# [Assignment]
Reproduce exactly, and only, the lines of the material below running from the line bearing "visade sig vara" through the line bearing "Sund & Bælt, der blandt andet står". Leave any pictures out.

# [Available data]
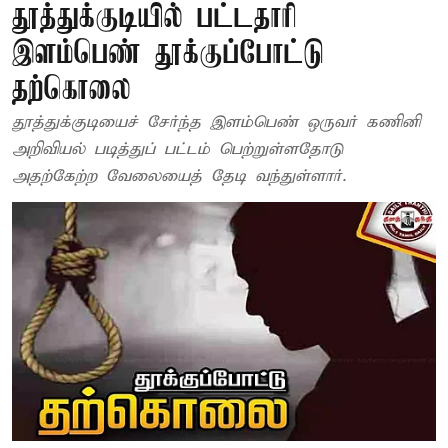
தூத்துக்குடியில் பட்டதாரி
இளம்பெண் தூக்குப்போட்டு
தற்கொலை
தூத்துக்குடியைச் சேர்ந்த இளம்பெண் ஒருவர் கணினி
அறிவியல் படித்துப் பட்டம் பெற்றுள்ளதோடு
அதற்கேற்ற வேலையைத் தேடி வந்துள்ளார்.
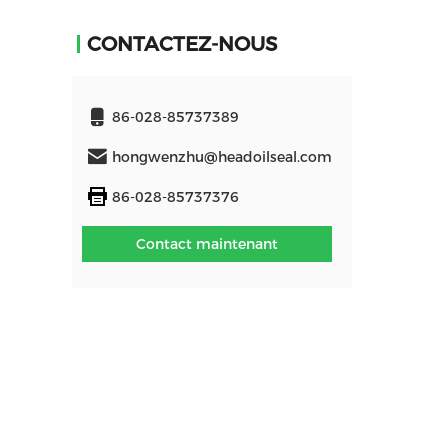
CONTACTEZ-NOUS
86-028-85737389
hongwenzhu@headoilseal.com
86-028-85737376
Contact maintenant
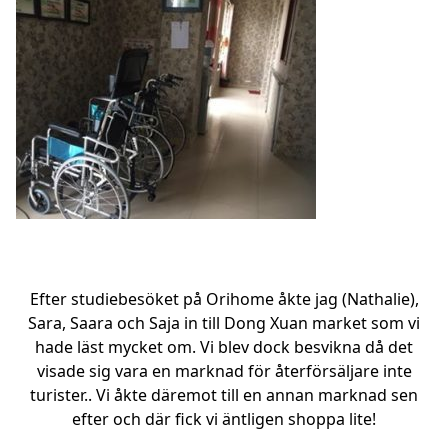
Efter studiebesöket på Orihome åkte jag (Nathalie),
Sara, Saara och Saja in till Dong Xuan market som vi
hade läst mycket om. Vi blev dock besvikna då det
visade sig vara en marknad för återförsäljare inte
turister.. Vi åkte däremot till en annan marknad sen
efter och där fick vi äntligen shoppa lite!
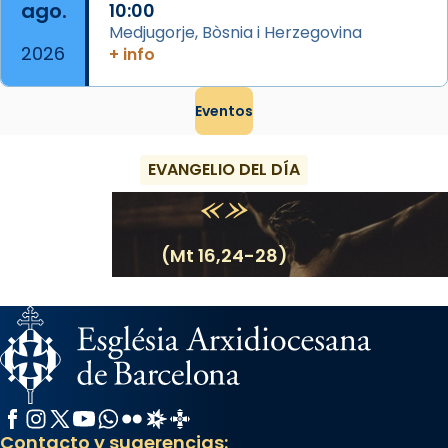
ago.
10:00
Medjugorje, Bòsnia i Herzegovina
2026
+ info
Eventos
EVANGELIO DEL DÍA
(Mt 16,24-28)
Facebook
Instagram
X / Twitter
YouTube
WhatsApp
Flickr
Radio Estel
Catalunya Cristiana
Contacto y sugerencias:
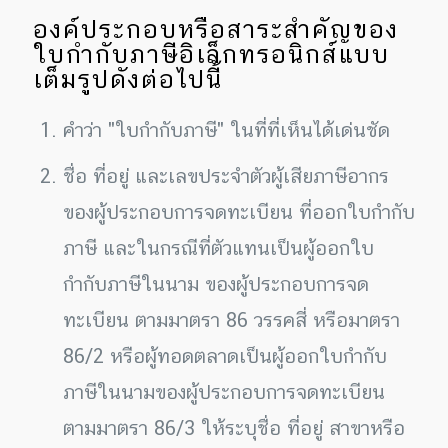
องค์ประกอบหรือสาระสำคัญของ
ใบกำกับภาษีอิเล็กทรอนิกส์แบบ
เต็มรูปดังต่อไปนี้
คำว่า "ใบกำกับภาษี" ในที่ที่เห็นได้เด่นชัด
ชื่อ ที่อยู่ และเลขประจำตัวผู้เสียภาษีอากร
ของผู้ประกอบการจดทะเบียน ที่ออกใบกำกับ
ภาษี และในกรณีที่ตัวแทนเป็นผู้ออกใบ
กำกับภาษีในนาม ของผู้ประกอบการจด
ทะเบียน ตามมาตรา 86 วรรคสี่ หรือมาตรา
86/2 หรือผู้ทอดตลาดเป็นผู้ออกใบกำกับ
ภาษีในนามของผู้ประกอบการจดทะเบียน
ตามมาตรา 86/3 ให้ระบุชื่อ ที่อยู่ สาขาหรือ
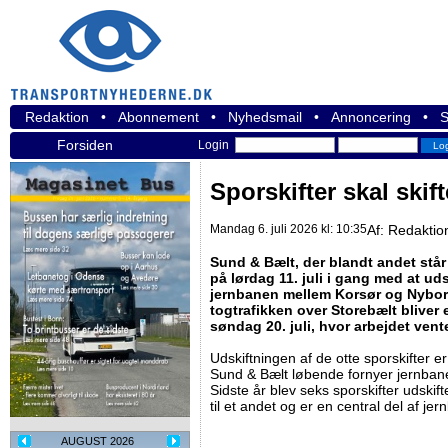
Redaktion
•
Abonnement
•
Nyhedsmail
•
Annoncering
•
S
Forsiden
Login
Sporskifter skal skif
Mandag 6. juli 2026 kl: 10:35
Af:
Redaktio
Sund & Bælt, der blandt andet står
på lørdag 11. juli i gang med at uds
jernbanen mellem Korsør og Nyborg
togtrafikken over Storebælt bliver e
søndag 20. juli, hvor arbejdet vent
Udskiftningen af de otte sporskifter er 
Sund & Bælt løbende fornyer jernbane
Sidste år blev seks sporskifter udskift
til et andet og er en central del af je
AUGUST 2026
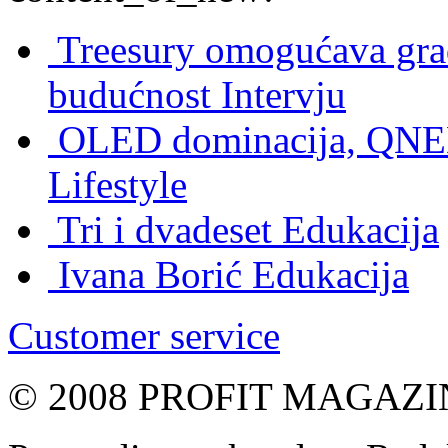
Treesury omogućava građ
budućnost
Intervju
OLED dominacija, QNED
Lifestyle
Tri i dvadeset
Edukacija
Ivana Borić
Edukacija
Customer service
© 2008 PROFIT MAGAZIN, 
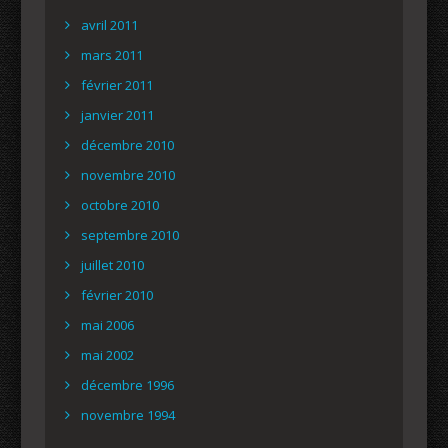
avril 2011
mars 2011
février 2011
janvier 2011
décembre 2010
novembre 2010
octobre 2010
septembre 2010
juillet 2010
février 2010
mai 2006
mai 2002
décembre 1996
novembre 1994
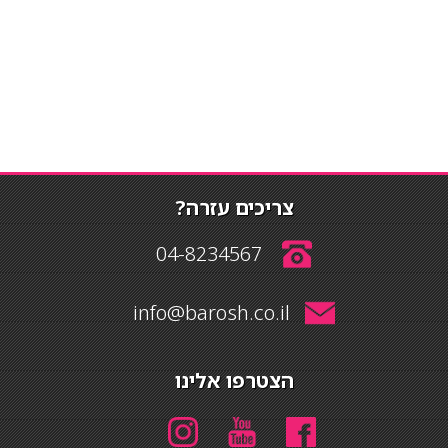
צריכים עזרה?
04-8234567
info@barosh.co.il
הצטרפו אלינו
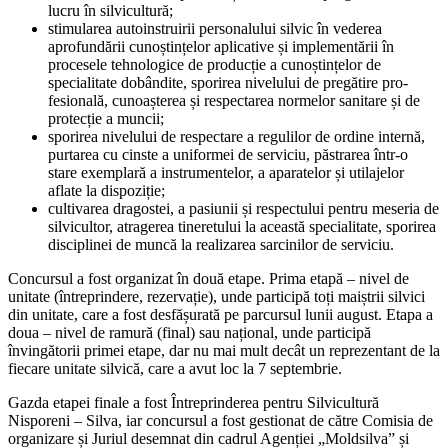
lucru în silvicultură;
stimularea autoinstruirii personalului silvic în vederea
aprofundării cunoștințelor aplica­tive și implementării în
procesele tehnologice de producție a cunoștințelor de
specialitate dobândite, sporirea nivelului de pregătire pro­
fesională, cunoașterea și respectarea normelor sanitare și de
protecție a muncii;
sporirea nivelului de respectare a regulilor de ordine internă,
purtarea cu cinste a unifor­mei de serviciu, păstrarea într-o
stare exem­plară a instrumentelor, a aparatelor și utilajelor
aflate la dispoziție;
cultivarea dragostei, a pasiunii și respec­tului pentru meseria de
silvicultor, atragerea tineretului la această specialitate, sporirea
disciplinei de muncă la realizarea sarcinilor de serviciu.
Concursul a fost organizat în două etape. Prima etapă – nivel de
unitate (întreprindere, rezervație), unde participă toți maiștrii silvici
din unitate, care a fost desfășurată pe parcur­sul lunii august. Etapa a
doua – nivel de ramură (final) sau național, unde participă
învingătorii primei etape, dar nu mai mult decât un repre­zentant de la
fiecare unitate silvică, care a avut loc la 7 septembrie.
Gazda etapei finale a fost Întreprinderea pentru Silvicultură
Nisporeni – Silva, iar con­cursul a fost gestionat de către Comisia de
or­ganizare și Juriul desemnat din cadrul Agenției „Moldsilva” și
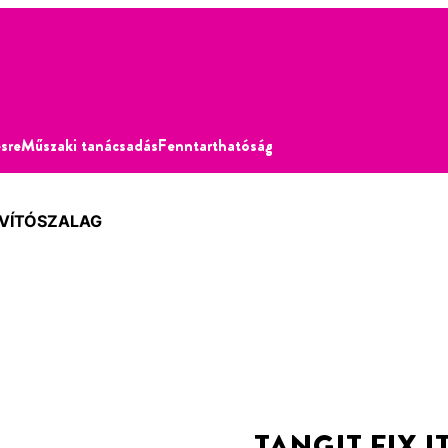
sre
Műszaki tanácsadás
Fenntarthatóság
JAVÍTÓSZALAG
TANGIT FIX I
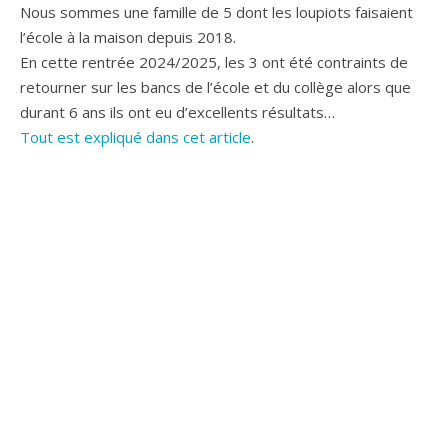
Nous sommes une famille de 5 dont les loupiots faisaient
l’école à la maison depuis 2018.
En cette rentrée 2024/2025, les 3 ont été contraints de
retourner sur les bancs de l’école et du collège alors que
durant 6 ans ils ont eu d’excellents résultats…
Tout est expliqué dans cet article
.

# [Solution]
visade sig vara en marknad för återförsäljare inte
turister.. Vi åkte däremot till en annan marknad sen
efter och där fick vi äntligen shoppa lite!
ago.
10:00
Medjugorje, Bòsnia i Herzegovina
2026
+ info
Eventos
EVANGELIO DEL DÍA
(Mt 16,24-28)
Facebook
Instagram
X / Twitter
YouTube
WhatsApp
Flickr
Radio Estel
Catalunya Cristiana
Contacto y sugerencias:
องค์ประกอบหรือสาระสำคัญของ
ใบกำกับภาษีอิเล็กทรอนิกส์แบบ
เต็มรูปดังต่อไปนี้
คำว่า "ใบกำกับภาษี" ในที่ที่เห็นได้เด่นชัด
ชื่อ ที่อยู่ และเลขประจำตัวผู้เสียภาษีอากร
ของผู้ประกอบการจดทะเบียน ที่ออกใบกำกับ
ภาษี และในกรณีที่ตัวแทนเป็นผู้ออกใบ
กำกับภาษีในนาม ของผู้ประกอบการจด
ทะเบียน ตามมาตรา 86 วรรคสี่ หรือมาตรา
86/2 หรือผู้ทอดตลาดเป็นผู้ออกใบกำกับ
ภาษีในนามของผู้ประกอบการจดทะเบียน
ตามมาตรา 86/3 ให้ระบุชื่อ ที่อยู่ สาขาหรือ
Redaktion
•
Abonnement
•
Nyhedsmail
•
Annoncering
•
S
Forsiden
Login
Sporskifter skal skif
Mandag 6. juli 2026 kl: 10:35
Af:
Redaktio
Sund & Bælt, der blandt andet står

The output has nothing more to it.